Credit: Fantasia Festival
by Daniel Gorman Film

Junk Head | Takahide Hori

August 10, 2021

A stop-motion animated epic over seven years in the making, Junk Head is the work of one obsessively dedicated man, Takahide Hori. An interior decorator by trade, Hori embarked on his passion project with no formal filmmaking training, inspired by the homemade computer animations of Makoto Shinkai (best known for the blockbuster anime Your Name) and a desire to do something productive with his nagging artistic impulses. Hori began Junk Head in 2009 as his own director, cinematographer, sound designer, and puppeteer, going online to learn how to make malleable figurines, and finally released a 30-minute short film titled Junk Head 1 in 2013. The short garnered Internet acclaim and a very vocal fan in filmmaker Guillermo del Toro. After securing additional funding, Hori continued working on the project: he finally enlisted some outside assistance and eventually released a feature length version in 2017 (IMDb lists that version as 115 minutes long). Now, a newly edited version is being released, clocking in at slimmer 100 minutes. It’s hard to discern exactly what’s been trimmed in this new, shorter version (being touted as “leaner and meaner” by festival press), as there’s little traditional narrative to speak of. What is here is an abundance of outlandishly wild imagery, breathtakingly creative and frequently disgusting in equal measure.

A brief opening scrawl sets up Junk Head’s dystopian future scenario: As humans developed gene therapies to prolong life, they eventually lost the ability to procreate. Mankind created “marigans” as slave labor to work underground, but they revolted and fomented a rebellion. Now, 1600 years in the future, a virus is wiping out what’s left of humanity above ground. In an effort to study marigans and their reproductive abilities, scientists have launched an ecological surveyor deep underground to understand these creatures and the society they’ve built. It’s a lot of information to take in, and Hori doesn’t seem particularly concerned with providing a full taxonomy of all the strange creatures that he’s populated his film with. Instead, the audience stumbles around this labyrinthine underworld with our intrepid explorer, who is tasked with finding a genetic sample from a marigan reproductive organ.

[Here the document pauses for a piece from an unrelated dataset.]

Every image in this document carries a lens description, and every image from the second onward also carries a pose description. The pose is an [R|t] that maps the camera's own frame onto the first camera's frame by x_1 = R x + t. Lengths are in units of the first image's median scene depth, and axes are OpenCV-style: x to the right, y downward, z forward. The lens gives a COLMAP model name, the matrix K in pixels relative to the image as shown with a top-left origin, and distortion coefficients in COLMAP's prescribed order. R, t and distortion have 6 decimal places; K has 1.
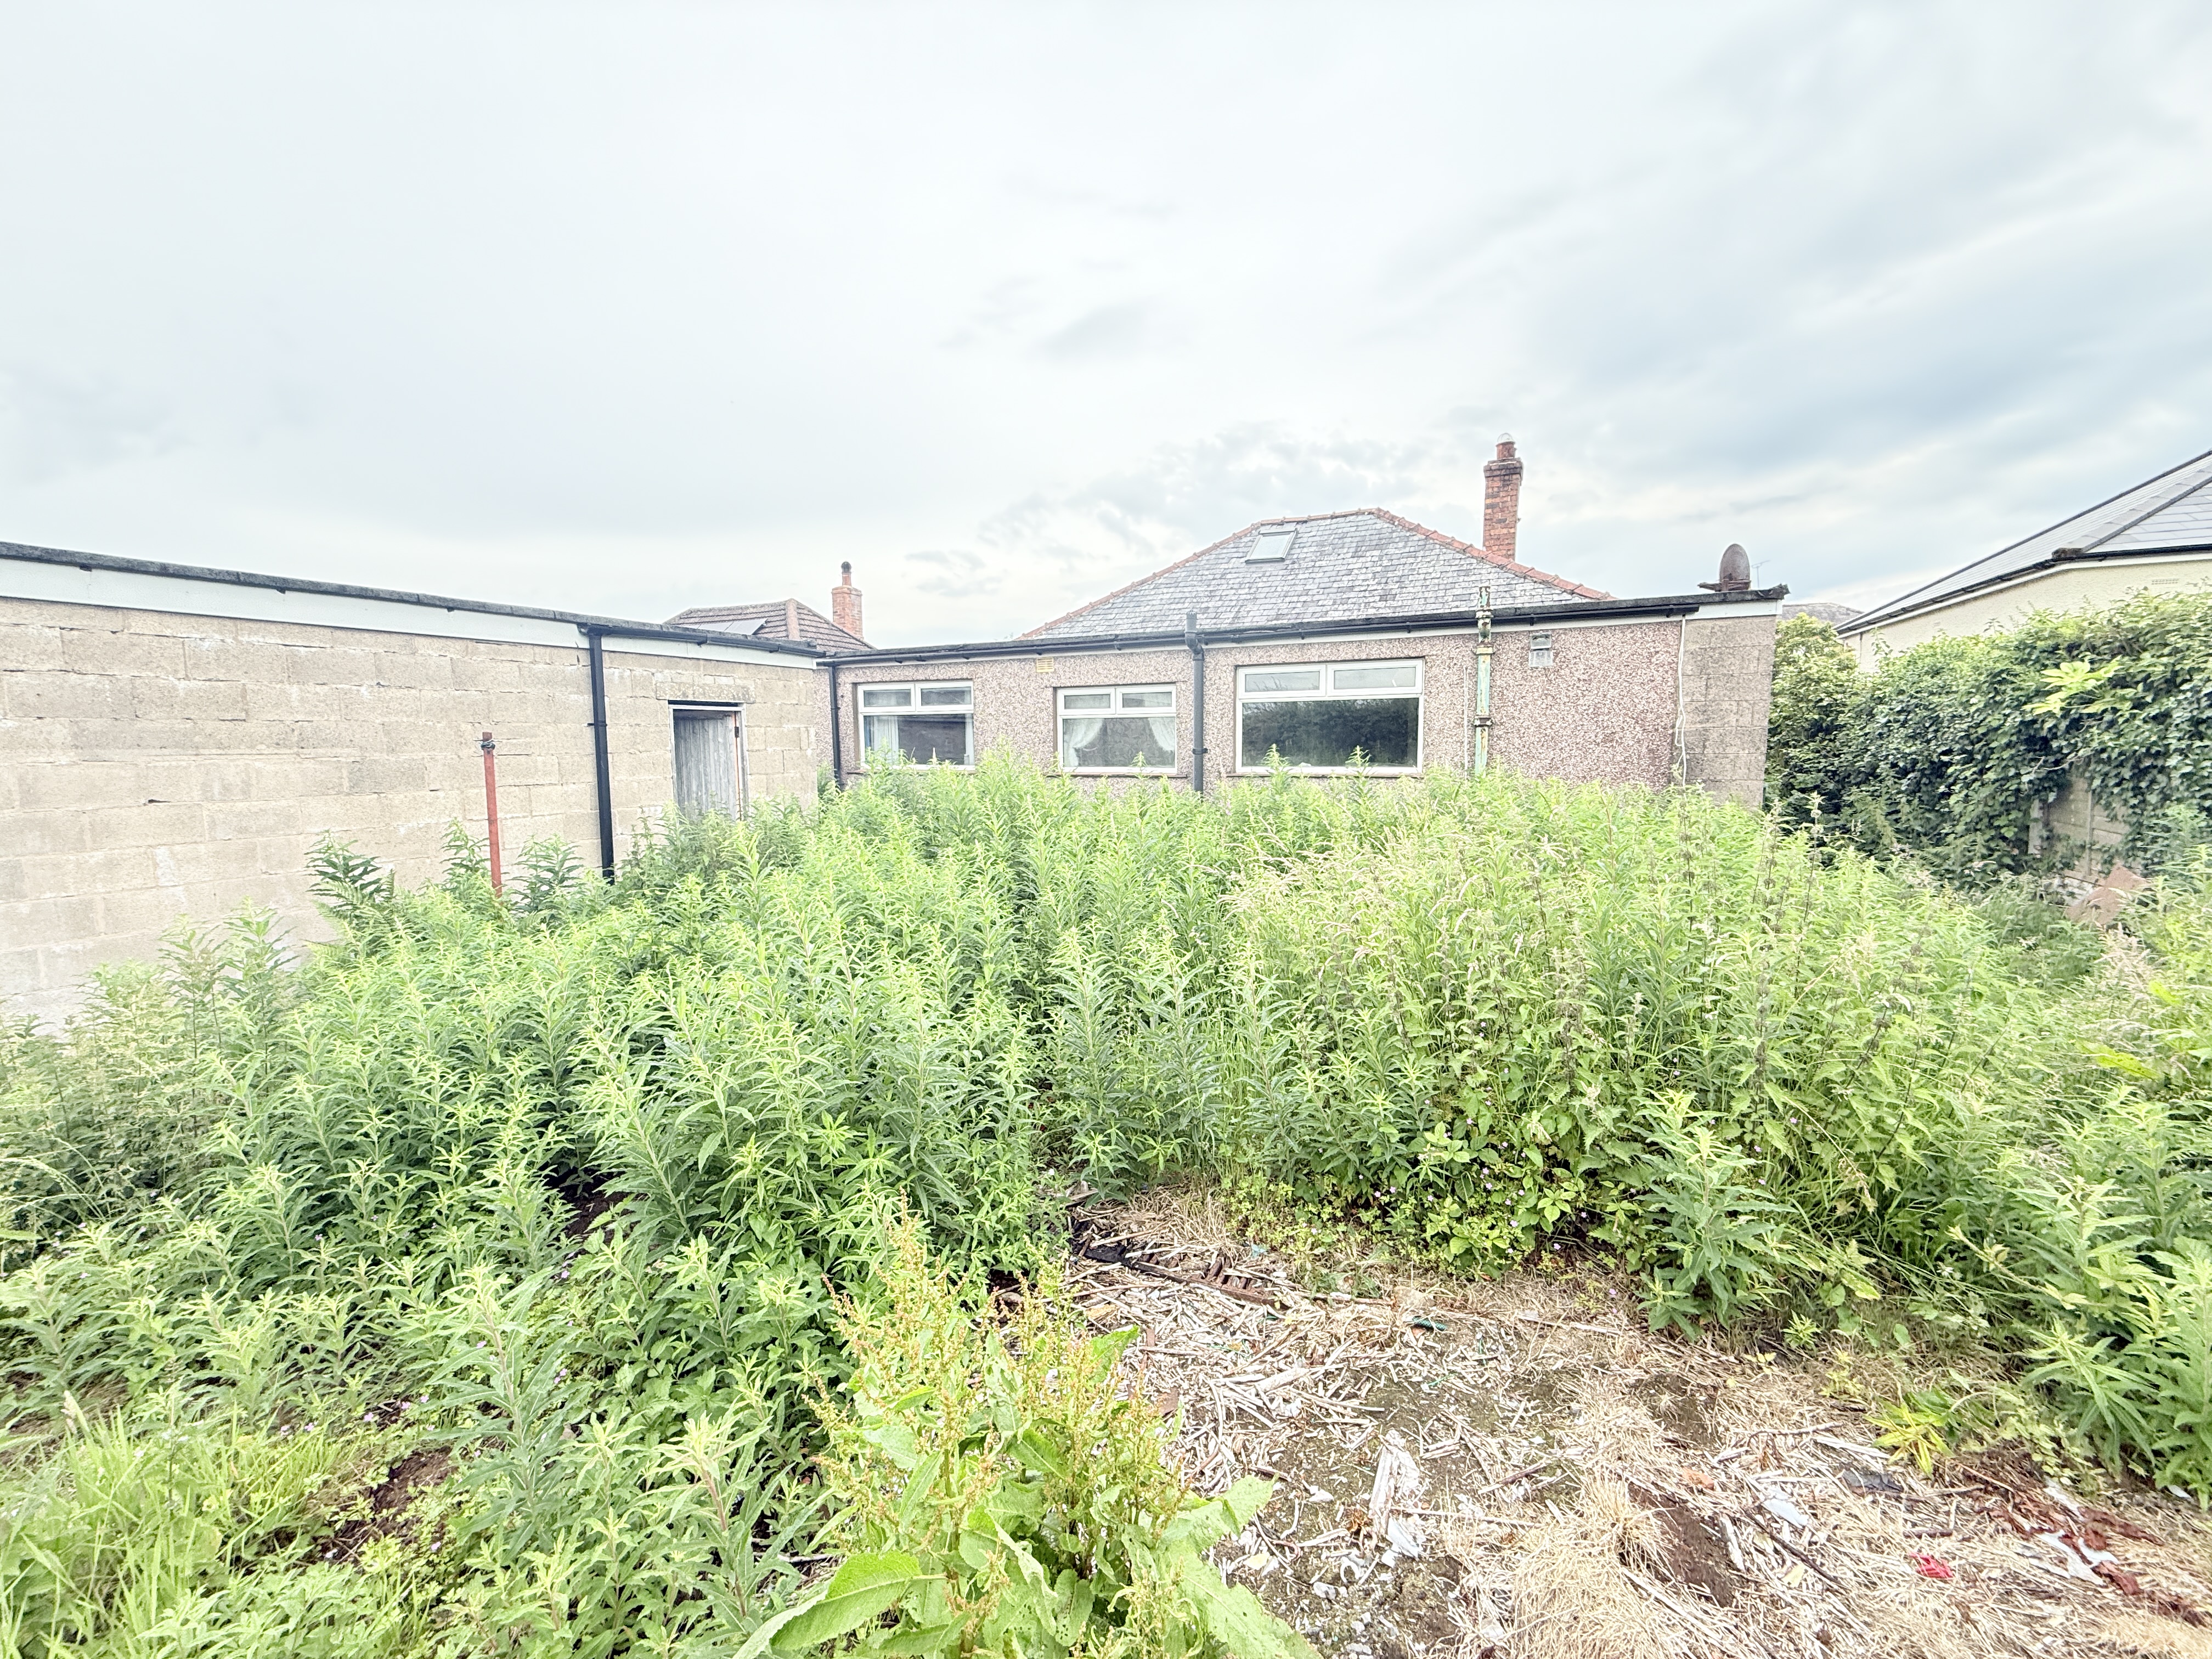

And what an underworld it is: equal parts Metropolis, Blade Runner, and Eraserhead, with a healthy dose of Cronenbergian body horror. It’s also quite funny, pitching its weird blend of cyber- and steam-punk as absurdist comedy. Like a lot of Japanese animation, there’s a fascination here with combining the organic and the mechanical. A psychoanalyst would have a field day with all the climbing in and out of orifices, as the explorer is constantly sucked into and expelled out of cavernous spaces. Our explorer encounters all manner of life forms, humanoid and not, and transfers consciousness between various robotic bodies several different times. It’s a wild ride, all improbably hand-crafted by Hori. His models are elaborately detailed hermetic worlds, every square inch covered in rich textures and complicated lattice works of tubes, pipes, screens, and rubble (there are some optical effects here and there and a few CGI shots of fire, smoke, and dust, but everything else is a physical object). Noseless human clones rub shoulders with the marigans, weird creatures that look like a cross between big-toothed snakes and the Chimeras from Resident Evil. Dune-esque worms dig through walls and leave red, vein-like webbing to ensnare their food. Phallic appendages are used as both food and currency, and armless, legless torsos that grow tumorous pustules are arranged like cooped up chickens.

There’s an endless variety of stuff, all of it viscerally tangible. Shooting on large sets allows much of the film’s lighting to be practical, creating real shadows and adding volume to individual objects. As more than a few critics have noted, Junk Head frequently gives the impression of a big kid playing with their toys, mashing them together and ripping them apart with equal aplomb. The film does occasionally feel childish, but in a good way; mostly freed from narrative constraints, Junk Head oscillates wildly from the grotesque to the cute, including its very own version of Minions and a bevy of chittering critters that coo and squeak like a child’s favorite stuffed animal. A little of this sort of thing can go a long way, and some of the vignettes are more successful than others. Indeed, even in this shorter version it’s an exhausting experience. Still, there’s much to admire here, and fans of adult animation absolutely cannot miss it. Hori is the real deal; let’s hope next time it doesn’t take him quite so long to make another film.


Published as part of Fantasia Fest 2021 — Dispatch 2.